**Work instruction**
The reply should hold every record, copied exactly, and none of the pictures.

**Source data**
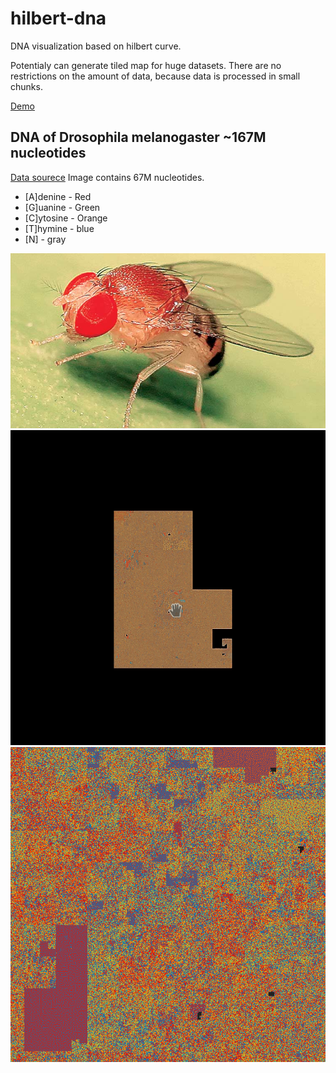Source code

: # hilbert-dna
DNA visualization based on hilbert curve.

Potentialy can generate tiled map for huge datasets. There are no restrictions on the amount of data, because data is processed in small chunks.

<a href="https://peko.github.io/hilbert-dna/maps/GCA_015852585.1/index.html">Demo</a>

DNA of Drosophila melanogaster ~167M nucleotides
------------------------------------------------

<a href="https://www.ncbi.nlm.nih.gov/genome/47?genome_assembly_id=1508903">Data sourece</a> Image contains 67M nucleotides.

- [A]denine - Red
- [G]uanine - Green
- [C]ytosine - Orange
- [T]hymine - blue
- [N] - gray

<a href="https://www.ncbi.nlm.nih.gov/genome/47?genome_assembly_id=1508903">
<img src="img/fruit-fly.jpg" />
</a>

<img src="img/preview.gif" />
<img src="img/preview.png" />

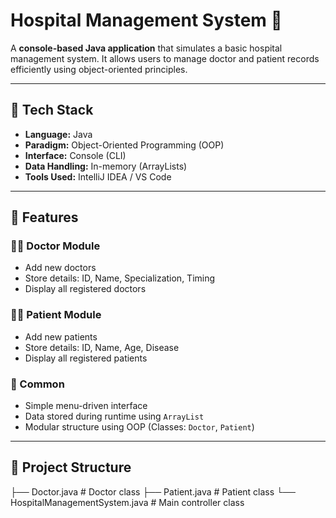 # Hospital Management System 🏥

A **console-based Java application** that simulates a basic hospital management system. It allows users to manage doctor and patient records efficiently using object-oriented principles.

---

## 🔧 Tech Stack

- **Language:** Java  
- **Paradigm:** Object-Oriented Programming (OOP)  
- **Interface:** Console (CLI)  
- **Data Handling:** In-memory (ArrayLists)  
- **Tools Used:** IntelliJ IDEA / VS Code

---

## 📌 Features

### 👨‍⚕️ Doctor Module
- Add new doctors
- Store details: ID, Name, Specialization, Timing
- Display all registered doctors

### 🧑‍🦱 Patient Module
- Add new patients
- Store details: ID, Name, Age, Disease
- Display all registered patients

### 🔐 Common
- Simple menu-driven interface
- Data stored during runtime using `ArrayList`
- Modular structure using OOP (Classes: `Doctor`, `Patient`)

---

## 📁 Project Structure
├── Doctor.java # Doctor class
├── Patient.java # Patient class
└── HospitalManagementSystem.java # Main controller class

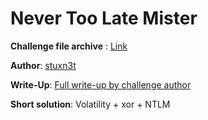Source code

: # Never Too Late Mister


**Challenge file archive** : [Link](https://drive.google.com/file/d/1MjMGRiPzweCOdikO3DTaVfbdBK5kyynT/view?usp=sharing)

**Author**: [stuxn3t](https://twitter.com/_stuxn3t)

**Write-Up**: [Full write-up by challenge author](https://volatilevirus.home.blog/2018/10/27/bsides-delhi-ctf18-never-too-late-mister-write-up/)

**Short solution**: Volatility + xor + NTLM
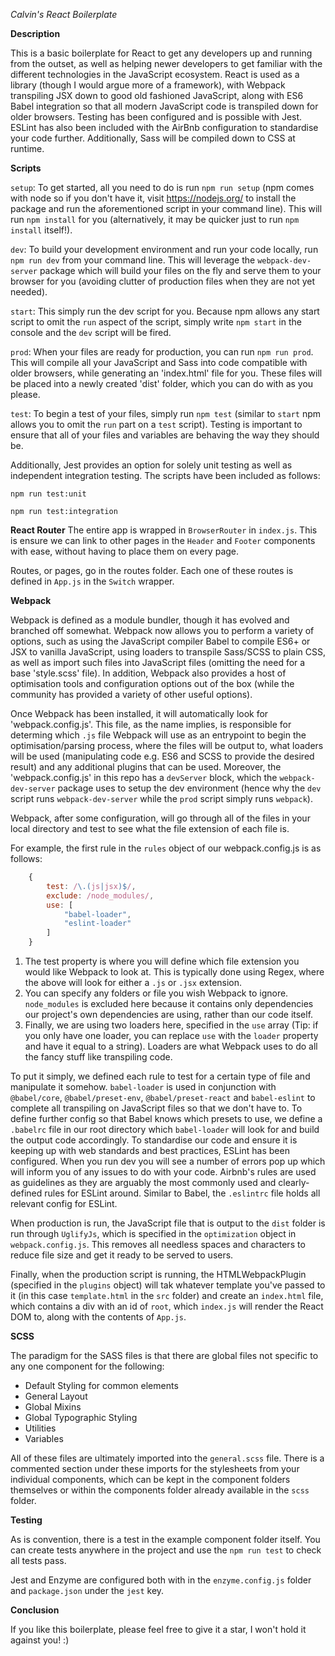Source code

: *Calvin's React Boilerplate*

**Description**

This is a basic boilerplate for React to get any developers up and running from the outset, as well as helping newer developers to get familiar with the different technologies in the JavaScript ecosystem. React is used as a library (though I would argue more of a framework), with Webpack transpiling JSX down to good old fashioned JavaScript, along with ES6 Babel integration so that all modern JavaScript code is transpiled down for older browsers. Testing has been configured and is possible with Jest. ESLint has also been included with the AirBnb configuration to standardise your code further. Additionally, Sass will be compiled down to CSS at runtime.

**Scripts**

`setup`: To get started, all you need to do is run `npm run setup` (npm comes with node so if you don't have it, visit https://nodejs.org/ to install the package and run the aforementioned script in your command line). This will run `npm install` for you (alternatively, it may be quicker just to run `npm install` itself!).

`dev`: To build your development environment and run your code locally, run `npm run dev` from your command line. This will leverage the `webpack-dev-server` package which will build your files on the fly and serve them to your browser for you (avoiding clutter of production files when they are not yet needed).

`start`: This simply run the dev script for you. Because npm allows any start script to omit the `run` aspect of the script, simply write `npm start` in the console and the `dev` script will be fired.

`prod`: When your files are ready for production, you can run `npm run prod`. This will compile all your JavaScript and Sass into code compatible with older browsers, while generating an 'index.html' file for you. These files will be placed into a newly created 'dist' folder, which you can do with as you please.

`test`: To begin a test of your files, simply run `npm test` (similar to `start` npm allows you to omit the `run` part on a `test` script). Testing is important to ensure that all of your files and variables are behaving the way they should be.

Additionally, Jest provides an option for solely unit testing as well as independent integration testing. The scripts have been included as follows:

`npm run test:unit`

`npm run test:integration`

**React Router**
The entire app is wrapped in `BrowserRouter` in `index.js`. This is ensure we can link to other pages in the `Header` and `Footer` components with ease, without having to place them on every page.

Routes, or pages, go in the routes folder. Each one of these routes is defined in `App.js` in the `Switch` wrapper.

**Webpack**

Webpack is defined as a module bundler, though it has evolved and branched off somewhat. Webpack now allows you to perform a variety of options, such as using the JavaScript compiler Babel to compile ES6+ or JSX to vanilla JavaScript, using loaders to transpile Sass/SCSS to plain CSS, as well as import such files into JavaScript files (omitting the need for a base 'style.scss' file). In addition, Webpack also provides a host of optimisation tools and configuration options out of the box (while the community has provided a variety of other useful options).

Once Webpack has been installed, it will automatically look for 'webpack.config.js'. This file, as the name implies, is responsible for determing which `.js` file Webpack will use as an entrypoint to begin the optimisation/parsing process, where the files will be output to, what loaders will be used (manipulating code e.g. ES6 and SCSS to provide the desired result) and any additional plugins that can be used. Moreover, the 'webpack.config.js' in this repo has a `devServer` block, which the `webpack-dev-server` package uses to setup the dev environment (hence why the `dev` script runs `webpack-dev-server` while the `prod` script simply runs `webpack`).

Webpack, after some configuration, will go through all of the files in your local directory and test to see what the file extension of each file is.

For example, the first rule in the `rules` object of our webpack.config.js is as follows:

```js
    {
        test: /\.(js|jsx)$/,
        exclude: /node_modules/,
        use: [
            "babel-loader",
            "eslint-loader"
        ] 
    }
```

1. The test property is where you will define which file extension you would like Webpack to look at. This is typically done using Regex, where the above will look for either a `.js` or `.jsx` extension.
2. You can specify any folders or file you wish Webpack to ignore. `node_modules` is excluded here because it contains only dependencies our project's own dependencies are using, rather than our code itself.
3. Finally, we are using two loaders here, specified in the `use` array (Tip: if you only have one loader, you can replace `use` with the `loader` property and have it equal to a string). Loaders are what Webpack uses to do all the fancy stuff like transpiling code.

To put it simply, we defined each rule to test for a certain type of file and manipulate it somehow. `babel-loader` is used in conjunction with `@babel/core`, `@babel/preset-env`, `@babel/preset-react` and `babel-eslint` to complete all transpiling on JavaScript files so that we don't have to. To define further config so that Babel knows which presets to use, we define a `.babelrc` file in our root directory which `babel-loader` will look for and build the output code accordingly. To standardise our code and ensure it is keeping up with web standards and best practices, ESLint has been configured. When you run dev you will see a number of errors pop up which will inform you of any issues to do with your code. Airbnb's rules are used as guidelines as they are arguably the most commonly used and clearly-defined rules for ESLint around. Similar to Babel, the `.eslintrc` file holds all relevant config for ESLint.

When production is run, the JavaScript file that is output to the `dist` folder is run through `UglifyJs`, which is specified in the `optimization` object in `webpack.config.js`. This removes all needless spaces and characters to reduce file size and get it ready to be served to users.

Finally, when the production script is running, the HTMLWebpackPlugin (specified in the `plugins` object) will tak whatever template you've passed to it (in this case `template.html` in the `src` folder) and create an `index.html` file, which contains a div with an id of `root`, which `index.js` will render the React DOM to, along with the contents of `App.js`.

**SCSS**

The paradigm for the SASS files is that there are global files not specific to any one component for the following:

- Default Styling for common elements
- General Layout
- Global Mixins
- Global Typographic Styling
- Utilities
- Variables

All of these files are ultimately imported into the `general.scss` file. There is a commented section under these imports for the stylesheets from your individual components, which can be kept in the component folders themselves or within the components folder already available in the `scss` folder.

**Testing**

As is convention, there is a test in the example component folder itself. You can create tests anywhere in the project and use the `npm run test` to check all tests pass.

Jest and Enzyme are configured both with in the `enzyme.config.js` folder and `package.json` under the `jest` key.

**Conclusion**

If you like this boilerplate, please feel free to give it a star, I won't hold it against you! :)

**Solution for this exercise**
Source code

: # hilbert-dna
DNA visualization based on hilbert curve.

Potentialy can generate tiled map for huge datasets. There are no restrictions on the amount of data, because data is processed in small chunks.

<a href="https://peko.github.io/hilbert-dna/maps/GCA_015852585.1/index.html">Demo</a>

DNA of Drosophila melanogaster ~167M nucleotides
------------------------------------------------

<a href="https://www.ncbi.nlm.nih.gov/genome/47?genome_assembly_id=1508903">Data sourece</a> Image contains 67M nucleotides.

- [A]denine - Red
- [G]uanine - Green
- [C]ytosine - Orange
- [T]hymine - blue
- [N] - gray

<a href="https://www.ncbi.nlm.nih.gov/genome/47?genome_assembly_id=1508903">
<img src="img/fruit-fly.jpg" />
</a>

<img src="img/preview.gif" />
<img src="img/preview.png" />

 # Hospital Management System 🏥

A **console-based Java application** that simulates a basic hospital management system. It allows users to manage doctor and patient records efficiently using object-oriented principles.

---

## 🔧 Tech Stack

- **Language:** Java  
- **Paradigm:** Object-Oriented Programming (OOP)  
- **Interface:** Console (CLI)  
- **Data Handling:** In-memory (ArrayLists)  
- **Tools Used:** IntelliJ IDEA / VS Code

---

## 📌 Features

### 👨‍⚕️ Doctor Module
- Add new doctors
- Store details: ID, Name, Specialization, Timing
- Display all registered doctors

### 🧑‍🦱 Patient Module
- Add new patients
- Store details: ID, Name, Age, Disease
- Display all registered patients

### 🔐 Common
- Simple menu-driven interface
- Data stored during runtime using `ArrayList`
- Modular structure using OOP (Classes: `Doctor`, `Patient`)

---

## 📁 Project Structure
├── Doctor.java # Doctor class
├── Patient.java # Patient class
└── HospitalManagementSystem.java # Main controller class

Source code

: # Never Too Late Mister


**Challenge file archive** : [Link](https://drive.google.com/file/d/1MjMGRiPzweCOdikO3DTaVfbdBK5kyynT/view?usp=sharing)

**Author**: [stuxn3t](https://twitter.com/_stuxn3t)

**Write-Up**: [Full write-up by challenge author](https://volatilevirus.home.blog/2018/10/27/bsides-delhi-ctf18-never-too-late-mister-write-up/)

**Short solution**: Volatility + xor + NTLM
Source code

: *Calvin's React Boilerplate*

**Description**

This is a basic boilerplate for React to get any developers up and running from the outset, as well as helping newer developers to get familiar with the different technologies in the JavaScript ecosystem. React is used as a library (though I would argue more of a framework), with Webpack transpiling JSX down to good old fashioned JavaScript, along with ES6 Babel integration so that all modern JavaScript code is transpiled down for older browsers. Testing has been configured and is possible with Jest. ESLint has also been included with the AirBnb configuration to standardise your code further. Additionally, Sass will be compiled down to CSS at runtime.

**Scripts**

`setup`: To get started, all you need to do is run `npm run setup` (npm comes with node so if you don't have it, visit https://nodejs.org/ to install the package and run the aforementioned script in your command line). This will run `npm install` for you (alternatively, it may be quicker just to run `npm install` itself!).

`dev`: To build your development environment and run your code locally, run `npm run dev` from your command line. This will leverage the `webpack-dev-server` package which will build your files on the fly and serve them to your browser for you (avoiding clutter of production files when they are not yet needed).

`start`: This simply run the dev script for you. Because npm allows any start script to omit the `run` aspect of the script, simply write `npm start` in the console and the `dev` script will be fired.

`prod`: When your files are ready for production, you can run `npm run prod`. This will compile all your JavaScript and Sass into code compatible with older browsers, while generating an 'index.html' file for you. These files will be placed into a newly created 'dist' folder, which you can do with as you please.

`test`: To begin a test of your files, simply run `npm test` (similar to `start` npm allows you to omit the `run` part on a `test` script). Testing is important to ensure that all of your files and variables are behaving the way they should be.

Additionally, Jest provides an option for solely unit testing as well as independent integration testing. The scripts have been included as follows:

`npm run test:unit`

`npm run test:integration`

**React Router**
The entire app is wrapped in `BrowserRouter` in `index.js`. This is ensure we can link to other pages in the `Header` and `Footer` components with ease, without having to place them on every page.

Routes, or pages, go in the routes folder. Each one of these routes is defined in `App.js` in the `Switch` wrapper.

**Webpack**

Webpack is defined as a module bundler, though it has evolved and branched off somewhat. Webpack now allows you to perform a variety of options, such as using the JavaScript compiler Babel to compile ES6+ or JSX to vanilla JavaScript, using loaders to transpile Sass/SCSS to plain CSS, as well as import such files into JavaScript files (omitting the need for a base 'style.scss' file). In addition, Webpack also provides a host of optimisation tools and configuration options out of the box (while the community has provided a variety of other useful options).

Once Webpack has been installed, it will automatically look for 'webpack.config.js'. This file, as the name implies, is responsible for determing which `.js` file Webpack will use as an entrypoint to begin the optimisation/parsing process, where the files will be output to, what loaders will be used (manipulating code e.g. ES6 and SCSS to provide the desired result) and any additional plugins that can be used. Moreover, the 'webpack.config.js' in this repo has a `devServer` block, which the `webpack-dev-server` package uses to setup the dev environment (hence why the `dev` script runs `webpack-dev-server` while the `prod` script simply runs `webpack`).

Webpack, after some configuration, will go through all of the files in your local directory and test to see what the file extension of each file is.

For example, the first rule in the `rules` object of our webpack.config.js is as follows:

```js
    {
        test: /\.(js|jsx)$/,
        exclude: /node_modules/,
        use: [
            "babel-loader",
            "eslint-loader"
        ] 
    }
```

1. The test property is where you will define which file extension you would like Webpack to look at. This is typically done using Regex, where the above will look for either a `.js` or `.jsx` extension.
2. You can specify any folders or file you wish Webpack to ignore. `node_modules` is excluded here because it contains only dependencies our project's own dependencies are using, rather than our code itself.
3. Finally, we are using two loaders here, specified in the `use` array (Tip: if you only have one loader, you can replace `use` with the `loader` property and have it equal to a string). Loaders are what Webpack uses to do all the fancy stuff like transpiling code.

To put it simply, we defined each rule to test for a certain type of file and manipulate it somehow. `babel-loader` is used in conjunction with `@babel/core`, `@babel/preset-env`, `@babel/preset-react` and `babel-eslint` to complete all transpiling on JavaScript files so that we don't have to. To define further config so that Babel knows which presets to use, we define a `.babelrc` file in our root directory which `babel-loader` will look for and build the output code accordingly. To standardise our code and ensure it is keeping up with web standards and best practices, ESLint has been configured. When you run dev you will see a number of errors pop up which will inform you of any issues to do with your code. Airbnb's rules are used as guidelines as they are arguably the most commonly used and clearly-defined rules for ESLint around. Similar to Babel, the `.eslintrc` file holds all relevant config for ESLint.

When production is run, the JavaScript file that is output to the `dist` folder is run through `UglifyJs`, which is specified in the `optimization` object in `webpack.config.js`. This removes all needless spaces and characters to reduce file size and get it ready to be served to users.

Finally, when the production script is running, the HTMLWebpackPlugin (specified in the `plugins` object) will tak whatever template you've passed to it (in this case `template.html` in the `src` folder) and create an `index.html` file, which contains a div with an id of `root`, which `index.js` will render the React DOM to, along with the contents of `App.js`.

**SCSS**

The paradigm for the SASS files is that there are global files not specific to any one component for the following:

- Default Styling for common elements
- General Layout
- Global Mixins
- Global Typographic Styling
- Utilities
- Variables

All of these files are ultimately imported into the `general.scss` file. There is a commented section under these imports for the stylesheets from your individual components, which can be kept in the component folders themselves or within the components folder already available in the `scss` folder.

**Testing**

As is convention, there is a test in the example component folder itself. You can create tests anywhere in the project and use the `npm run test` to check all tests pass.

Jest and Enzyme are configured both with in the `enzyme.config.js` folder and `package.json` under the `jest` key.

**Conclusion**

If you like this boilerplate, please feel free to give it a star, I won't hold it against you! :)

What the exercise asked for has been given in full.